From the Editor: What's Next?
Blyth agrees that the push to deliver higher and higher rate bases by offering magazines to consumers for obscenely low prices has had a significant, negative impact on the industry. “We have taught the American public not to pay for magazines,” she says.
We also need to rethink the medium—and whether we’re maximizing each medium’s advantages. As Alex Brown suggests in her column (page 13), print’s tactile quality can and should be exploited to the fullest. And the Web’s immediacy and interactivity should be as well.
Still, change will continue to come. New ideas will surface, old ideas will fall by the wayside, as will many magazines. Some editors will abandon print, while others launch new print magazines. What will not change is that publishers will continue to seek to reach readers with relevant content—whether through customized print editions based on reader demographics or custom Internet sites that track visitors’ data and behavior, and serve relevant content based on that information. The key will be, as pointed out in this issue, focusing on the fact that we are content producers, regardless of medium.
But, as so many have said, that alone is not enough. You have to provide relevant content. And to do this, you have to know your reader, not just their titles and companies, or ages and income levels, but their needs, their challenges—and their preferences for how they want to receive content.

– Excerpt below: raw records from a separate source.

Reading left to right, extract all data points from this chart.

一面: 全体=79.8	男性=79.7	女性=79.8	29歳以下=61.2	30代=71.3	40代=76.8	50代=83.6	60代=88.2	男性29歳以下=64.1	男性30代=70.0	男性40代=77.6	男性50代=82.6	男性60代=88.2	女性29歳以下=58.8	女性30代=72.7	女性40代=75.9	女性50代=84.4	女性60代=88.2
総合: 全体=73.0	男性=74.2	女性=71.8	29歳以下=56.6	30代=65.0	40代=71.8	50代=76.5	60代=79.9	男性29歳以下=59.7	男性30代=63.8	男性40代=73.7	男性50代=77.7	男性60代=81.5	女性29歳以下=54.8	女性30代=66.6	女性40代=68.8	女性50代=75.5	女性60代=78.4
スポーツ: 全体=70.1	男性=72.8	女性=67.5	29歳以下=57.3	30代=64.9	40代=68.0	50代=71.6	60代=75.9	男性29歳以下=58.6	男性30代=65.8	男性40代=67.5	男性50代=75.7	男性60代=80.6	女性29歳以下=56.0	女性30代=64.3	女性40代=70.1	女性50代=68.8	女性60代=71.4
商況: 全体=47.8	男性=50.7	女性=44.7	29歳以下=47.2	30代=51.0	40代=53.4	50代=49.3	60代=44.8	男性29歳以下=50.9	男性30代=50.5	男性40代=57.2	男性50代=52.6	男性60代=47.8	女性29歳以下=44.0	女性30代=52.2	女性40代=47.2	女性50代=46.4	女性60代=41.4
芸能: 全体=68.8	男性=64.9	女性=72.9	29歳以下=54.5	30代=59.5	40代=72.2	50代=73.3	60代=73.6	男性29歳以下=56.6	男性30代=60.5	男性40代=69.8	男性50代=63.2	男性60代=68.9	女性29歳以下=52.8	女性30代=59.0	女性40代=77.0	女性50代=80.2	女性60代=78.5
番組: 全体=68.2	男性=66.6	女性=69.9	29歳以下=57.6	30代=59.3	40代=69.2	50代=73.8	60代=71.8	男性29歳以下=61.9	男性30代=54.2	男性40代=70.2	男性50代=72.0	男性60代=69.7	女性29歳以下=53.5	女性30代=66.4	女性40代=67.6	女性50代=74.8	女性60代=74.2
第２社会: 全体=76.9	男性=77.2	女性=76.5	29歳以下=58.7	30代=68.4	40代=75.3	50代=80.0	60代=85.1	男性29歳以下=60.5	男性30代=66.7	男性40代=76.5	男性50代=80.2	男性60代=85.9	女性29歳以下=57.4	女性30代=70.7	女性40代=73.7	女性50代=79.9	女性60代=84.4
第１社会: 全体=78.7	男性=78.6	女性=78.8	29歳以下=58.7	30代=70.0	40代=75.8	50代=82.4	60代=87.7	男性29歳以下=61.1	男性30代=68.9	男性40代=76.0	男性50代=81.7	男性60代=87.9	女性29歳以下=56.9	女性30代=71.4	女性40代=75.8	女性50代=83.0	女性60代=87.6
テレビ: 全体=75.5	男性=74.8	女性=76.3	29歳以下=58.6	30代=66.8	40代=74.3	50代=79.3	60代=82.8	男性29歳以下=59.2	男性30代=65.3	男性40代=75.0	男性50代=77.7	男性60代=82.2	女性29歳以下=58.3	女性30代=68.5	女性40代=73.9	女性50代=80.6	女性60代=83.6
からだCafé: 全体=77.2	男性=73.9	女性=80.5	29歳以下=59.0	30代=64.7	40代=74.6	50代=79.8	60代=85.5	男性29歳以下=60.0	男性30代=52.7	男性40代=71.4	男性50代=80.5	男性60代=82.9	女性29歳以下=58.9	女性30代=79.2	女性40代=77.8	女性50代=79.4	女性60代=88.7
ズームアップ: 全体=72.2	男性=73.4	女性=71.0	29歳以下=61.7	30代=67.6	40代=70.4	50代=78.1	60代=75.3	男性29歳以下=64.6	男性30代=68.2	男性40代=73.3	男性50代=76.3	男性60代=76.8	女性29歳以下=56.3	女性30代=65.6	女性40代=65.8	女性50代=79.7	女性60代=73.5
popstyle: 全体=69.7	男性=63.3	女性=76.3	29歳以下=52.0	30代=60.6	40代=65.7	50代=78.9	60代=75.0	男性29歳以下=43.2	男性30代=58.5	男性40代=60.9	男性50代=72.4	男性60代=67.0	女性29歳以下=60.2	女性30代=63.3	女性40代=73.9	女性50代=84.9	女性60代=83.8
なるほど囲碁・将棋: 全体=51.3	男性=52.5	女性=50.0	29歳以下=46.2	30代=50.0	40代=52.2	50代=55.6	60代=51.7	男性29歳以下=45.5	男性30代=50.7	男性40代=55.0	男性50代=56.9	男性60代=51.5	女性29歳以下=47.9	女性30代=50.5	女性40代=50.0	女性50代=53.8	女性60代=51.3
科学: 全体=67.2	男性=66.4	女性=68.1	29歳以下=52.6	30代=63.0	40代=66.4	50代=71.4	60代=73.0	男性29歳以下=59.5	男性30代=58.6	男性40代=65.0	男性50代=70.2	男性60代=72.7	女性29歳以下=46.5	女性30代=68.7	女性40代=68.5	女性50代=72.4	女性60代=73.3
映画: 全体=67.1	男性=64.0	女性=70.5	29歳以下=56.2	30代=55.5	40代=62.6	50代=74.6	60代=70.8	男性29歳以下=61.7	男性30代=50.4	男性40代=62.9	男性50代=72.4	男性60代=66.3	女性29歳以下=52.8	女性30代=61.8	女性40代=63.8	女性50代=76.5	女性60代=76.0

I don’t believe we face a print or non-print future, but a hybrid future, where some choose print and others choose another medium for their content. Magazines have been around for a couple hundred years, and books for several hundred more. They have survived the emergence of radio, television and audiobooks—and will survive the Internet. And unlike music formats—which have evolved from vinyl records to cassette tapes, compact discs and now MP3s—books and magazines have retained their “format” all this time.